Oui, ils comptent certes parmi les références de la pop, mais en sont en quelque sorte les poètes lyriques, ceux qui permettent d’avoir une approche aussi raffinée que dans la musique classique. Là aussi, dans les meilleurs moments, le miracle se produit et une chanson rend tout possible, le monde entier est alors contenu dans ces trois, quatre ou cinq minutes. Les morceaux les plus réussis vont passer un message qui touche directement le cœur, sans détour par le cerveau.

La musique a quelque chose d’extraordinairement fédérateur, on la considère comme une langue internationale, comprise de tous. D’un autre côté, nous sommes en train de revivre douloureusement la dimension politique que peut prendre la musique parce qu’elle est soudain jugée en fonction de la nationalité des artistes et que les artistes russes sont bannis des concerts. N’est-ce pas une régression culturelle?

La crise que nous traversons a bien sûr des explications politiques très concrètes, mais au fond, elle est également une conséquence du phénomène de la «cancel culture», devenue une sorte de loi tacite qui crée une rupture de plus en plus rigoureuse. C’est à mes yeux inadmissible, cela réduit dangereusement notre monde – d’autant plus si l’on considère qu’il y a peu, la formule magique était le «multiculturel». La guerre actuelle génère des réactions en partie compréhensibles certes, mais je ne pense pas que l’on puisse considérer que l’on est du bon côté lorsque l’on formule des jugements à l’emporte-pièce, que l’on brandit l’idée d’une culpabilité collective du peuple russe et que l’on s’affranchit en quelque sorte de toute nuance. On ne peut pas voir le monde uniquement en noir et blanc.

La situation actuelle aura-t-elle encore des répercussions sur le programme du festival cette année?

Je ne peux pas encore vraiment le dire et ne le saurai probablement pas avant le début du festival. On doit tenir compte de l’aspect éthique et moral, mais aussi de considérations techniques comme les possibilités de voyager et d’obtenir les visas nécessaires. Je ne sais pas ce qui nous attend encore. Mais, avec ces années de pandémie, nous avons dorénavant l’expérience des brusques changements de programme.

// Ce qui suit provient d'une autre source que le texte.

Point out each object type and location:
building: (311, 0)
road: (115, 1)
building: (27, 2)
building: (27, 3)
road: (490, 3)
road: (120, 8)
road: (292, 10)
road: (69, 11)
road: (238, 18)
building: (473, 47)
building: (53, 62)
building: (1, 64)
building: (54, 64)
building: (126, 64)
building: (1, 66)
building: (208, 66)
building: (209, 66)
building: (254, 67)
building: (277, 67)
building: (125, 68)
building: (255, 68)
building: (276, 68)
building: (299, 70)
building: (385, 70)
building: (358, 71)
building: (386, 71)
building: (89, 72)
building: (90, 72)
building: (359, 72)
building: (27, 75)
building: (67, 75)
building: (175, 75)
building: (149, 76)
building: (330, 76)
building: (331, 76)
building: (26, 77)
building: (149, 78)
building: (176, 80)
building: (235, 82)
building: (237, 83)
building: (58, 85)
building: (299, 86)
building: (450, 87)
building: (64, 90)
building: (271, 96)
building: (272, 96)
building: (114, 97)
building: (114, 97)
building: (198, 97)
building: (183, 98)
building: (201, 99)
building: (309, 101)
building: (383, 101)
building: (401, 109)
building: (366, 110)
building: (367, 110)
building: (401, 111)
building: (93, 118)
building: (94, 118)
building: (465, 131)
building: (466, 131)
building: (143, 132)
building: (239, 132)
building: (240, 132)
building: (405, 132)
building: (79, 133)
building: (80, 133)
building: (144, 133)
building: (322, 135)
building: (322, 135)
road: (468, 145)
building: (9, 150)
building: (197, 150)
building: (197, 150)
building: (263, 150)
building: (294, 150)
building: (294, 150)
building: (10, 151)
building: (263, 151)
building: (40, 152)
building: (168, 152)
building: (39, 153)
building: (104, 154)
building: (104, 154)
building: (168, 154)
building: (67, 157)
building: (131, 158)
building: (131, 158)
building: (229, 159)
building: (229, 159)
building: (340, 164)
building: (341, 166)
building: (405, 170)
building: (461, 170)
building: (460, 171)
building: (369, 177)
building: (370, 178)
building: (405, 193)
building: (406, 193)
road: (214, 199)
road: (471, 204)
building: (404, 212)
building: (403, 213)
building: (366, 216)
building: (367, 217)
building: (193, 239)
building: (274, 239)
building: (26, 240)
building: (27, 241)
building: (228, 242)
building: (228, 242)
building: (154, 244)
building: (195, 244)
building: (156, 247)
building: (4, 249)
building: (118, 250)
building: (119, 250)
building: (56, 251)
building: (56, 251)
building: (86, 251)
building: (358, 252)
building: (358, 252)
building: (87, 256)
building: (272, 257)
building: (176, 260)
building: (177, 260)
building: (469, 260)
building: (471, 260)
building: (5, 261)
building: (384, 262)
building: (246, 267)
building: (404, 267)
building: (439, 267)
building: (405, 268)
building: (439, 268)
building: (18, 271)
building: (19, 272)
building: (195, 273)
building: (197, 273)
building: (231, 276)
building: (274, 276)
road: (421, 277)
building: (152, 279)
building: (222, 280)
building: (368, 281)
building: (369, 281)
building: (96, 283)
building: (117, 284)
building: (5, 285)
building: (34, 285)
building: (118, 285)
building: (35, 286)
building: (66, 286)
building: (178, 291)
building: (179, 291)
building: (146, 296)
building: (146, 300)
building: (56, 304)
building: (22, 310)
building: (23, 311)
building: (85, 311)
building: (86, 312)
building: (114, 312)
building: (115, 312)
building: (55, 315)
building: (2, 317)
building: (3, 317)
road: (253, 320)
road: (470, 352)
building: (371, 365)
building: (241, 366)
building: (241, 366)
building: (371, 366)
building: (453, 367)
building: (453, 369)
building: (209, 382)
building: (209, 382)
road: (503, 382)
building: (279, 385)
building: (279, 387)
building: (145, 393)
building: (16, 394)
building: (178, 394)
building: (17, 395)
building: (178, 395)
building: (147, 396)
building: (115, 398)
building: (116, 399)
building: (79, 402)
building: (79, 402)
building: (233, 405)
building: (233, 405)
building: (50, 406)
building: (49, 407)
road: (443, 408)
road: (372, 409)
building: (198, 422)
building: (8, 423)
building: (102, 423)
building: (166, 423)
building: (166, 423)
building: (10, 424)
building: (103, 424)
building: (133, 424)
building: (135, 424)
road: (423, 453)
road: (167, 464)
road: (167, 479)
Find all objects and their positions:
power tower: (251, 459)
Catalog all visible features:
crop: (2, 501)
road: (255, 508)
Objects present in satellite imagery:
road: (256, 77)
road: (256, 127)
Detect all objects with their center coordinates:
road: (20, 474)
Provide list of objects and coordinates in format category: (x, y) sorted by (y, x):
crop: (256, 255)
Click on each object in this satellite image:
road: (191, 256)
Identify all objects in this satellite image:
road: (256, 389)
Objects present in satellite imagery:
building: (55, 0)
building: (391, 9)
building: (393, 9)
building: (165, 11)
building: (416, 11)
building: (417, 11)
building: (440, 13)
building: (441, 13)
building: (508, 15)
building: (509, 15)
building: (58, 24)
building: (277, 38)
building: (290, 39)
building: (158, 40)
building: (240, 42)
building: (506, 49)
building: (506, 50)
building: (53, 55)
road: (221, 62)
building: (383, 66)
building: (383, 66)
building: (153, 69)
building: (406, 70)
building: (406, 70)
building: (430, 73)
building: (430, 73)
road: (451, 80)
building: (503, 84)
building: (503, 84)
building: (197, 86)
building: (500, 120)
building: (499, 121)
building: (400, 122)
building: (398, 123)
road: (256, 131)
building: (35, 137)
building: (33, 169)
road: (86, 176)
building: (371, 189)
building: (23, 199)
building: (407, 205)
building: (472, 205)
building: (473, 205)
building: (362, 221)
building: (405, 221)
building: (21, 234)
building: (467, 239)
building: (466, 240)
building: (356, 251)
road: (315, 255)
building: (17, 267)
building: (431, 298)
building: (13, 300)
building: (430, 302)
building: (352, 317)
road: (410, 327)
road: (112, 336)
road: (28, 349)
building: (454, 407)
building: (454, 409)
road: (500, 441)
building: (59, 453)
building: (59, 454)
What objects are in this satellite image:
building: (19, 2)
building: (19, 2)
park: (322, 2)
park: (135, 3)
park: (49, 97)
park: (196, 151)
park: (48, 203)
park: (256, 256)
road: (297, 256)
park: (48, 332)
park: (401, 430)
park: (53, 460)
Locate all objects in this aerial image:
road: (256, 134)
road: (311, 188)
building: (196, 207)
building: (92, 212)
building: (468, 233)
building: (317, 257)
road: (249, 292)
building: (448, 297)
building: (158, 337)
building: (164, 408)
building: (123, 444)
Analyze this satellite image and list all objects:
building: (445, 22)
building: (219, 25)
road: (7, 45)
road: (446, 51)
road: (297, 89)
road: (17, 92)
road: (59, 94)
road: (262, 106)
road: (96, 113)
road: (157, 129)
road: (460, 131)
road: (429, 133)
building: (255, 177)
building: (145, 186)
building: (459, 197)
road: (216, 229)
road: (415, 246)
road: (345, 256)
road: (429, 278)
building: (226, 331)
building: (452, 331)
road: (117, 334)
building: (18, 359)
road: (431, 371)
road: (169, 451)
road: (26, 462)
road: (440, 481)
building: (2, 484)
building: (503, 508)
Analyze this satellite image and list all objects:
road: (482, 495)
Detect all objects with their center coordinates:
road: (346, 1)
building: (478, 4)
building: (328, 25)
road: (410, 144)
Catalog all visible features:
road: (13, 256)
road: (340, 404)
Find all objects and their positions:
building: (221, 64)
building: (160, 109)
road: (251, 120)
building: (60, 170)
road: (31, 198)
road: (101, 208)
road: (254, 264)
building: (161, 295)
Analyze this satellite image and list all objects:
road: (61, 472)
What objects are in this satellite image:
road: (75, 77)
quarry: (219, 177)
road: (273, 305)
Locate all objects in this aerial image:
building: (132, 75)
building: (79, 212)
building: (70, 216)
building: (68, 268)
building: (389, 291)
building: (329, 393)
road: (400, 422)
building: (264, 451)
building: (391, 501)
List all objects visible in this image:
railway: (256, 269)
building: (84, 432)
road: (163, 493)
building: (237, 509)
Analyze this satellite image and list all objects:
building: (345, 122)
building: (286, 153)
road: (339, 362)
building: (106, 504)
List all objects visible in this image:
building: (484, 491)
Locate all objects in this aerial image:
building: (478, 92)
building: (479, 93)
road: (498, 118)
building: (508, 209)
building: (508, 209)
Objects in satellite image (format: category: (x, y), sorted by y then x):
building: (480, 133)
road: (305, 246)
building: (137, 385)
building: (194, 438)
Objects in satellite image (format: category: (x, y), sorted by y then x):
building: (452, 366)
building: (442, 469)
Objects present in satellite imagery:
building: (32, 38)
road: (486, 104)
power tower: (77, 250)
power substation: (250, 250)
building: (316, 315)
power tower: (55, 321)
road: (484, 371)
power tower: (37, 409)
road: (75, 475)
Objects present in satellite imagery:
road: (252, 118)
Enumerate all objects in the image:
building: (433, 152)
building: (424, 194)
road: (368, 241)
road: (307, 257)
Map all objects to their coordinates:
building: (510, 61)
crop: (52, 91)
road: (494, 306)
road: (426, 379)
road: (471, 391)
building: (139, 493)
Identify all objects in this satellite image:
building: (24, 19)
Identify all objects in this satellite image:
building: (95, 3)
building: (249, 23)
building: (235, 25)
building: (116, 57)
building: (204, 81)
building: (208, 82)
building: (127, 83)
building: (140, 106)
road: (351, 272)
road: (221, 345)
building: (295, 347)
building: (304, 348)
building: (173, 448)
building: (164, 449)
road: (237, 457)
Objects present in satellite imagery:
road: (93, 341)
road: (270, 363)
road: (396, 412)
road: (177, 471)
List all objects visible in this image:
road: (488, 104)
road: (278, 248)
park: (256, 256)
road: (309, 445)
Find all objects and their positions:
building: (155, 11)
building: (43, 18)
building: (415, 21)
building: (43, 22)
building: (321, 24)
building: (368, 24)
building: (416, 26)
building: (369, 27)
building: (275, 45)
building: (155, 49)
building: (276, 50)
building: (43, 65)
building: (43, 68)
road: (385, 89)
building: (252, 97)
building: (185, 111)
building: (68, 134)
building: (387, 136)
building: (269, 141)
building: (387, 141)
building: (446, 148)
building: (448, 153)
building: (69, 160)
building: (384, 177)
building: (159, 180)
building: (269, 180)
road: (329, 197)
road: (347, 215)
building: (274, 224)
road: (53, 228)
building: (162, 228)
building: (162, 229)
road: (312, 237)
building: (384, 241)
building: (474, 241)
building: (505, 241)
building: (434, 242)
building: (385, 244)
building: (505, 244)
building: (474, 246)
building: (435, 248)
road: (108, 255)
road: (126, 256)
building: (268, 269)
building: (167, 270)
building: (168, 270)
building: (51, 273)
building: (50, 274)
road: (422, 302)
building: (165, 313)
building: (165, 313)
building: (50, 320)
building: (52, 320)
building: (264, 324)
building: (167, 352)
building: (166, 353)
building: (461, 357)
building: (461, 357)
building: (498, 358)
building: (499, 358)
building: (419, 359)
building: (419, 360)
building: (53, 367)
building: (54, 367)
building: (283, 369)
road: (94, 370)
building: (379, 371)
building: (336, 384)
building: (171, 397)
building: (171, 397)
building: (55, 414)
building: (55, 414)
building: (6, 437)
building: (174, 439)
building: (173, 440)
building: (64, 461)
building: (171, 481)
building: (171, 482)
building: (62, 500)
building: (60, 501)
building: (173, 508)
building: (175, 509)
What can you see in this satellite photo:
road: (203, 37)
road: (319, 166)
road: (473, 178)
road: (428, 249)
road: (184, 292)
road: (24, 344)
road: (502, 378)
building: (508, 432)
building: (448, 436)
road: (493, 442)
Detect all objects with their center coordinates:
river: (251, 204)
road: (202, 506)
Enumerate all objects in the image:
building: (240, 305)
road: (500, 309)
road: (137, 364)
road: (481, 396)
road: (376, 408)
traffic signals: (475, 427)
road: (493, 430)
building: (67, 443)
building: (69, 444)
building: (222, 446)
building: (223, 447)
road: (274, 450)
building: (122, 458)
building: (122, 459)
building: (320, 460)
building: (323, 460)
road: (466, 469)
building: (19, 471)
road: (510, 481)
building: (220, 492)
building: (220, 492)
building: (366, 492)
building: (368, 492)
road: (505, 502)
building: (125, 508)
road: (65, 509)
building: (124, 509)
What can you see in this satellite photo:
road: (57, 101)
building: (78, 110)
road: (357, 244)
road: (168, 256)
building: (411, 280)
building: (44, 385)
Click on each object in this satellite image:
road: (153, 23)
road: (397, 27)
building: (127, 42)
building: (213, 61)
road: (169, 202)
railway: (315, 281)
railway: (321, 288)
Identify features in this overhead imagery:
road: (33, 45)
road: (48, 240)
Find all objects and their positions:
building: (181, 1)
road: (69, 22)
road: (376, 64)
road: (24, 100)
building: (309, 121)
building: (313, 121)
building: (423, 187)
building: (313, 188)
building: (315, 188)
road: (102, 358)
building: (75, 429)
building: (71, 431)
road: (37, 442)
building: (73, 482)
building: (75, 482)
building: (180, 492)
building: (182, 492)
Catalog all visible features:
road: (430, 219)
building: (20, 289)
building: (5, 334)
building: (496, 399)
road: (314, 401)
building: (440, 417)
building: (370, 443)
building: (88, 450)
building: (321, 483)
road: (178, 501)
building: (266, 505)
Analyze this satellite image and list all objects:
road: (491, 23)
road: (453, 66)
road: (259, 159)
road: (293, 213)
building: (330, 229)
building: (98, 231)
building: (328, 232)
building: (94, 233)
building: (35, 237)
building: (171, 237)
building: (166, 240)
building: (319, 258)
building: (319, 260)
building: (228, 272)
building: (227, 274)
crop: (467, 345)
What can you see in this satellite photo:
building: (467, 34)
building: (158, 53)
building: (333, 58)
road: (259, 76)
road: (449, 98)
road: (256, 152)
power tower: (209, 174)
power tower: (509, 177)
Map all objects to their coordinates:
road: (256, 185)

Quel est le moment du festival que vous attendez avec le plus d’impatience?

Je me réjouis que le festival ait lieu tout simplement, je rêve de découvrir sur scène ce que nous avons tous imaginé en commun au Palais des Festivals durant des mois de confinement épuisants. J’ai hâte de vivre ce moment précieux où tout recommence et où les premiers opéras sont interprétés, de connaître ce moment où la ville se transforme complètement. Mais je me réjouis aussi qu’arrivent bientôt les journées qui précèdent cette période extrêmement tendue, les deux premières semaines de répétition où tout se met en place, ce sont des moments de grand frisson absolument incomparables.

Merci de nous avoir accordé cet entretien!